___ Records for this exercise ___
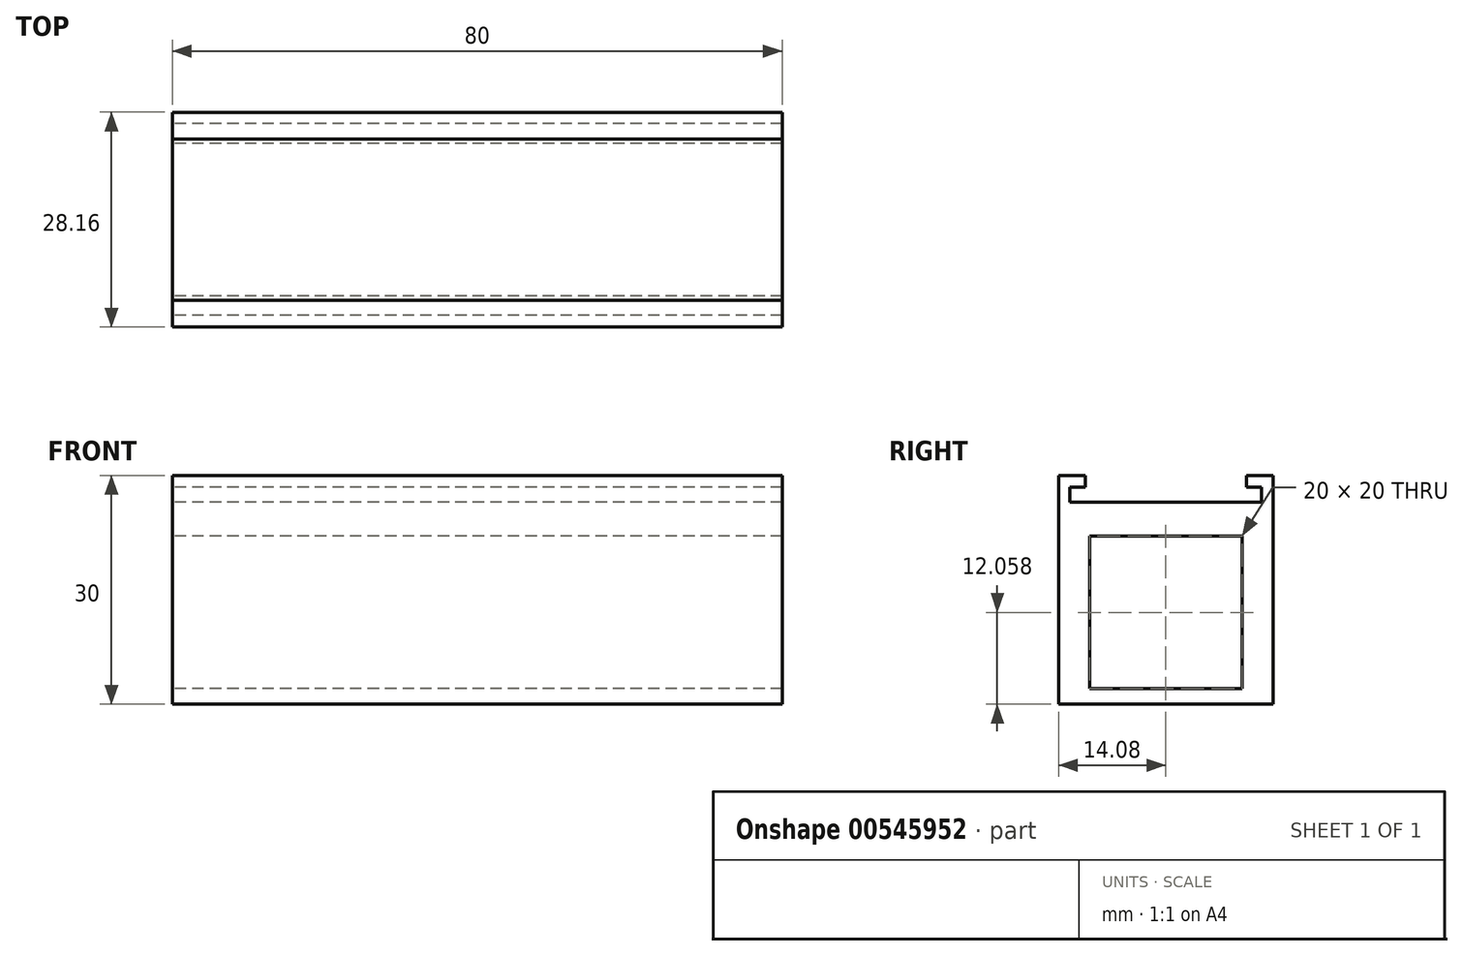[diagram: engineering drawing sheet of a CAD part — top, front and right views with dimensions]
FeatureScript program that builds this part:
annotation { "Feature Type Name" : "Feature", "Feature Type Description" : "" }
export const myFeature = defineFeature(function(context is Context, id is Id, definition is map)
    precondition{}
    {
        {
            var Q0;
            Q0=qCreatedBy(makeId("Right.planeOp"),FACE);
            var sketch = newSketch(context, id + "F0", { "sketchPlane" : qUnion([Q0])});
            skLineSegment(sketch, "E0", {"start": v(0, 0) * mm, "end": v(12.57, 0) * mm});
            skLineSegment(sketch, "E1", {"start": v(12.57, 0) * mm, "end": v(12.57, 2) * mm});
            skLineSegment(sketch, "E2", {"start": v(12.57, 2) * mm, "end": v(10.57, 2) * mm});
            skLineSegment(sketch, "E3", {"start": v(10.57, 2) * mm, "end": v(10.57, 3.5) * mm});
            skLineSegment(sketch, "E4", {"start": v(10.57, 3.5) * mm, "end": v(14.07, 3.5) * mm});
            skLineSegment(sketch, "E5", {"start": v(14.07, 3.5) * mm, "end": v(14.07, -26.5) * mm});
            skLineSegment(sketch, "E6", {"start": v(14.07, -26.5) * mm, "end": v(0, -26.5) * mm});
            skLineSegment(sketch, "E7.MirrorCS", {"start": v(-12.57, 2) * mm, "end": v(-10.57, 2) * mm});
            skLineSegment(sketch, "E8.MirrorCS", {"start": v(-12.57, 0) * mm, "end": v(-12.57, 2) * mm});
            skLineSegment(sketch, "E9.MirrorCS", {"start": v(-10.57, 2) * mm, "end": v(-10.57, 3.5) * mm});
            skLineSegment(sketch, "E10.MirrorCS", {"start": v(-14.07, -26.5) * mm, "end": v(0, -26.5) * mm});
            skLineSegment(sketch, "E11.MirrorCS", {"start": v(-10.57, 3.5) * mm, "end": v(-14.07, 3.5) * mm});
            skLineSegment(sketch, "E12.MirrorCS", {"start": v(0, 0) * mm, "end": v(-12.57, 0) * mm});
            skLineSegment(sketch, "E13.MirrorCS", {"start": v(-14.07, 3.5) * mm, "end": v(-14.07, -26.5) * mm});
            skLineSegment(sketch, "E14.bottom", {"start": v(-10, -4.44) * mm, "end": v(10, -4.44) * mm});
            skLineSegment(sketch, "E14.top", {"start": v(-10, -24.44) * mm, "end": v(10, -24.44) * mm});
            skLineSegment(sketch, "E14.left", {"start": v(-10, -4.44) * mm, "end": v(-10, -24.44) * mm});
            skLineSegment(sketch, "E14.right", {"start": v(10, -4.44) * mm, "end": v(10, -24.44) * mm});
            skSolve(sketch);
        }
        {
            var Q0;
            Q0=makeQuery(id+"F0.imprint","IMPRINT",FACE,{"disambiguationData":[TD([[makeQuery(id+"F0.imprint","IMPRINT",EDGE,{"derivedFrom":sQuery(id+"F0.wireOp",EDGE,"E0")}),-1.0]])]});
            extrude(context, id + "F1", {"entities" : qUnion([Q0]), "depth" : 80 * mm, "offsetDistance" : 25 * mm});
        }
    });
___
___ Records for this exercise ___
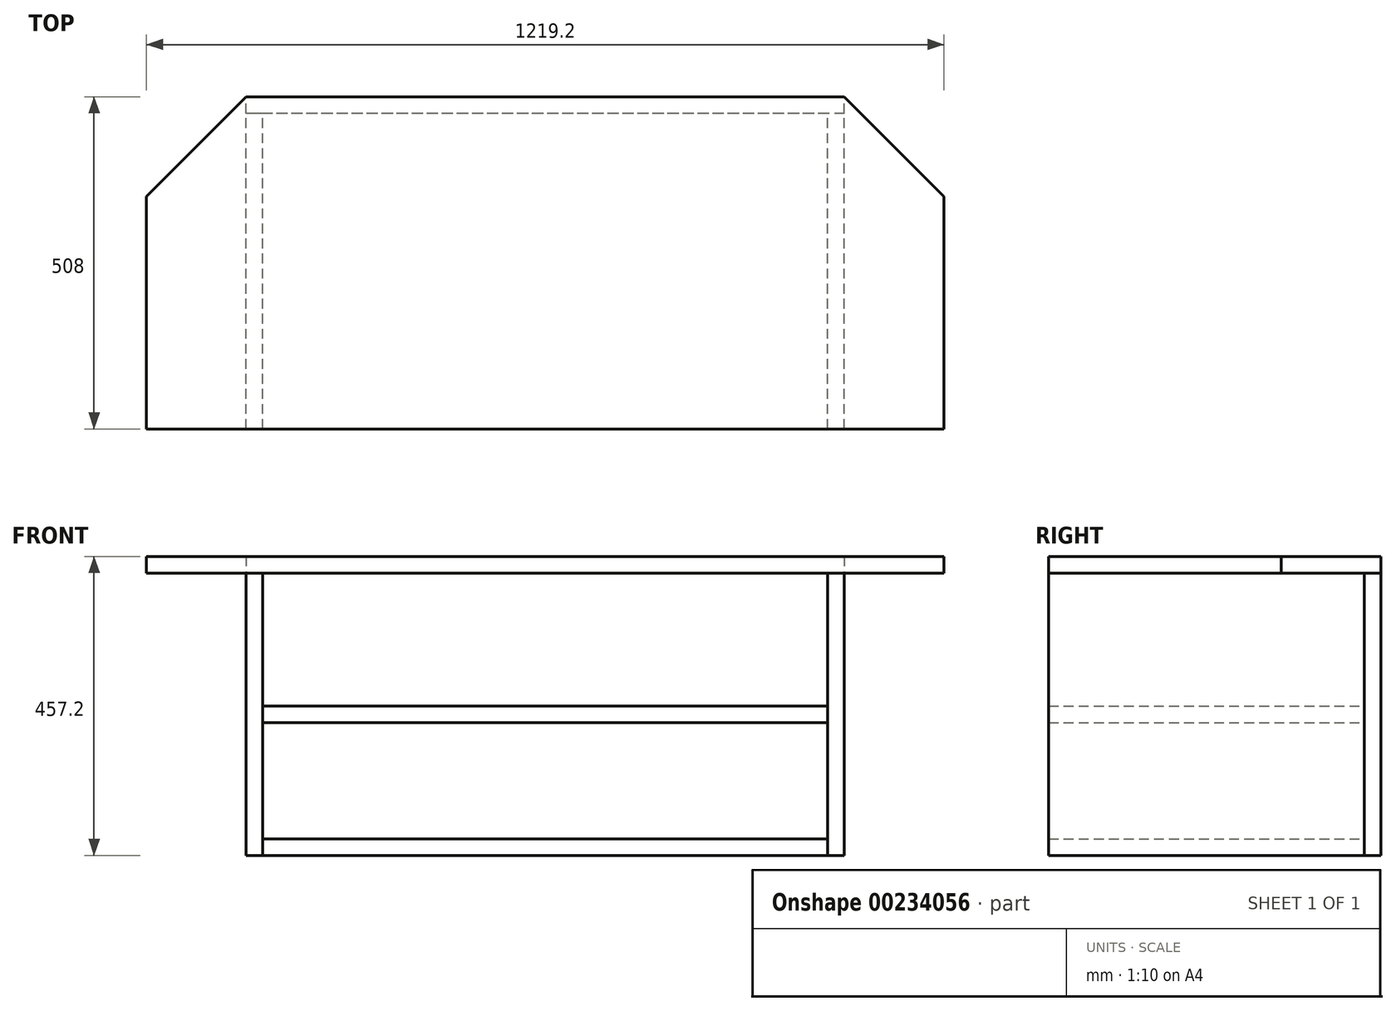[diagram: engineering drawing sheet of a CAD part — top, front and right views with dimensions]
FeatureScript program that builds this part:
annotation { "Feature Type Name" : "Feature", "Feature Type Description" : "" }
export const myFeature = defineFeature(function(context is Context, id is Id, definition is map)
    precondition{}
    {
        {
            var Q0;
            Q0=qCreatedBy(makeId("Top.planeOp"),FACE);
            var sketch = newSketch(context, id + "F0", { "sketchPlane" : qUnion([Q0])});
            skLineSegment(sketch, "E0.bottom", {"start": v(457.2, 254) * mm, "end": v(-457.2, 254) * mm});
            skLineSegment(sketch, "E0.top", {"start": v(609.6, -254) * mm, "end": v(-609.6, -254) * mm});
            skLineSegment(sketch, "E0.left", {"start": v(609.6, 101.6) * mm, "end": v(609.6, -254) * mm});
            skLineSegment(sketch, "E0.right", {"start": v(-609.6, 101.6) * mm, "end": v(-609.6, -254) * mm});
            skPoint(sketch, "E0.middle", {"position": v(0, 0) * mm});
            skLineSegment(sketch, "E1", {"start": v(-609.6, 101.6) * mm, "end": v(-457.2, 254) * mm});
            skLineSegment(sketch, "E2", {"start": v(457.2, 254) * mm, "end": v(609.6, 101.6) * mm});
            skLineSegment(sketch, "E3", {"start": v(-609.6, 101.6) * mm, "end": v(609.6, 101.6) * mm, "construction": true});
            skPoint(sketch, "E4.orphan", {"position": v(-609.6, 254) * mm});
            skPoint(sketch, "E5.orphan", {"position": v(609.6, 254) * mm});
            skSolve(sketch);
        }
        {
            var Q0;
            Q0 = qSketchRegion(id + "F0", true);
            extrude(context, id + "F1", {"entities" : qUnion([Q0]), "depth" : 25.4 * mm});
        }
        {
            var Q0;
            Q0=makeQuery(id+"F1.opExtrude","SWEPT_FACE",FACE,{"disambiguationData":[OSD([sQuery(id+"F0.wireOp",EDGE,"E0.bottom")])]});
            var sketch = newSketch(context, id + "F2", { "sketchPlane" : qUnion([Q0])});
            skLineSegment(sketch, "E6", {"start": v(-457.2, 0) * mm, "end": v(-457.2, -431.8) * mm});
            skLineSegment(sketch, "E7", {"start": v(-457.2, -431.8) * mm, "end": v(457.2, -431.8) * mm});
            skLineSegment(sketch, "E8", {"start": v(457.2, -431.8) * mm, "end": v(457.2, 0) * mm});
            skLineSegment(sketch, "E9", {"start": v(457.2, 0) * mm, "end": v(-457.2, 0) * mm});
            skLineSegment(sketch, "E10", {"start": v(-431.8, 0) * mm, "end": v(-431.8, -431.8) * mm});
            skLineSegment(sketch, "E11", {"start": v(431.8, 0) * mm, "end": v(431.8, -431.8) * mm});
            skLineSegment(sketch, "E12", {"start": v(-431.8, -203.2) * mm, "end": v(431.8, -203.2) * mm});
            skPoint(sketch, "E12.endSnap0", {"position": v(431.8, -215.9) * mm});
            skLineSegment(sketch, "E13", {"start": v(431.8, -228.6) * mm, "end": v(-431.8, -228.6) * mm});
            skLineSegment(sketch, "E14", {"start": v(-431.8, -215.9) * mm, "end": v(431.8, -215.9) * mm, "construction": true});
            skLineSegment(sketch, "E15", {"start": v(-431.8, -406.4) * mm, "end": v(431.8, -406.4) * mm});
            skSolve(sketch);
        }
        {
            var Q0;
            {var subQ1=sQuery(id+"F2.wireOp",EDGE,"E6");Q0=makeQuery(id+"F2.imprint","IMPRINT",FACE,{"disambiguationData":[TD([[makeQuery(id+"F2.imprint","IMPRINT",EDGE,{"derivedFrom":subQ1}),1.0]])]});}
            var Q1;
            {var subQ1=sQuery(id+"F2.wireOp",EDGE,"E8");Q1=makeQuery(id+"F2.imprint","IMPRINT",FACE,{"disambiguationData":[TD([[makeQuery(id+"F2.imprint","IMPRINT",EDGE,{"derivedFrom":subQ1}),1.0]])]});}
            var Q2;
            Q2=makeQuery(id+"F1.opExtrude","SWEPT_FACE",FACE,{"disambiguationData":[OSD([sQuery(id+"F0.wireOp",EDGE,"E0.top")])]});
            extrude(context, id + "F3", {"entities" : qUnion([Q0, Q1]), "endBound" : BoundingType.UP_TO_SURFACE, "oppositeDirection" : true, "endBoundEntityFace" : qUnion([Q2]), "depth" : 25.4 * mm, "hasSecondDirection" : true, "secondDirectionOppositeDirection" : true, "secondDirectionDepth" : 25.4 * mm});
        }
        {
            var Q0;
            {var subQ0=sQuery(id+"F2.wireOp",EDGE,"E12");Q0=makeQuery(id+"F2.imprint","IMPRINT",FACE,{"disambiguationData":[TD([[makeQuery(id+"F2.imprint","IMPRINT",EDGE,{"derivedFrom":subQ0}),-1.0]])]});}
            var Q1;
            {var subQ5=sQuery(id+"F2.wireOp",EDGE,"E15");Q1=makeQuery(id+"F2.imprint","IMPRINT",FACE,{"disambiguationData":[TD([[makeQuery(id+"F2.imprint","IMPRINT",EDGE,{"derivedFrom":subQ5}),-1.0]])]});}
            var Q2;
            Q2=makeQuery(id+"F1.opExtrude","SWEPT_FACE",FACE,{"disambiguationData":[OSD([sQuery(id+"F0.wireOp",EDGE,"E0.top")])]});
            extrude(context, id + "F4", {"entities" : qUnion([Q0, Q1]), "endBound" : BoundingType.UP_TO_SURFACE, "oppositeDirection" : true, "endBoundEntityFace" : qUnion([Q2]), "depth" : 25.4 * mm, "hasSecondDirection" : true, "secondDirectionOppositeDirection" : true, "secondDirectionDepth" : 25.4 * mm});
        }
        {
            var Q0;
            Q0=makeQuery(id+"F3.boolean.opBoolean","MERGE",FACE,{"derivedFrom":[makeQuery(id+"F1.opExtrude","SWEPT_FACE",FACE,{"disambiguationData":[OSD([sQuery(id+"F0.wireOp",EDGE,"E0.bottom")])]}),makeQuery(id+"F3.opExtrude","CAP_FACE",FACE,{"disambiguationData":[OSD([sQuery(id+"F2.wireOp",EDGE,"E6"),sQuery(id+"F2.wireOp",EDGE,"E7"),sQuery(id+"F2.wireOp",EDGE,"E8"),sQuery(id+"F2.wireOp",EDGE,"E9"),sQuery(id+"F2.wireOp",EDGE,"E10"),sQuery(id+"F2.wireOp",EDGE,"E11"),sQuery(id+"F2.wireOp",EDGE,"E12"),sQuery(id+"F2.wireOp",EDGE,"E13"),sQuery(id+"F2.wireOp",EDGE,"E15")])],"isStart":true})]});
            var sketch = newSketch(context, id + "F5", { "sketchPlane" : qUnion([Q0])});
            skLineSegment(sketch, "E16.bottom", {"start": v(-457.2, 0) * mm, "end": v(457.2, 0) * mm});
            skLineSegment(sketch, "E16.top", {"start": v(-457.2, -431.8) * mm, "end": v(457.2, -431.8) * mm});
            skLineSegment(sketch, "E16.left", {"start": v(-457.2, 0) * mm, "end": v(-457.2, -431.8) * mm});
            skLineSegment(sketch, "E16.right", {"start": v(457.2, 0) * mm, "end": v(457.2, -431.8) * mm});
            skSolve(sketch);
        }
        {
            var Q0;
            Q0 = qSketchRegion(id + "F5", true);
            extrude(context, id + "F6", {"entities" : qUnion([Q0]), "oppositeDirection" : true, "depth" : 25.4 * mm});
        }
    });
___
___ Records for this exercise ___
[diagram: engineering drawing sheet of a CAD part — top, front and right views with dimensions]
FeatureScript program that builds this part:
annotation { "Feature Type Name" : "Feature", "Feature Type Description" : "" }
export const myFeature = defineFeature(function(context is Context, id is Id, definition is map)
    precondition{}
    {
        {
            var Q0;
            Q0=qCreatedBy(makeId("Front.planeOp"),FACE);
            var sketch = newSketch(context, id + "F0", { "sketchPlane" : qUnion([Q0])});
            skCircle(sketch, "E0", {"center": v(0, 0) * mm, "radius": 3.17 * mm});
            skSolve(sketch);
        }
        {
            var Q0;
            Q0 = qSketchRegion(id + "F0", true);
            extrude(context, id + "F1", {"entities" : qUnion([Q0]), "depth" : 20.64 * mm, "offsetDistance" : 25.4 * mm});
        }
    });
___
> _Short problem_:
How many lines in the material above contain the string "MirrorCS"? Reply with the number alone.

> _Solution to this exercise_:
7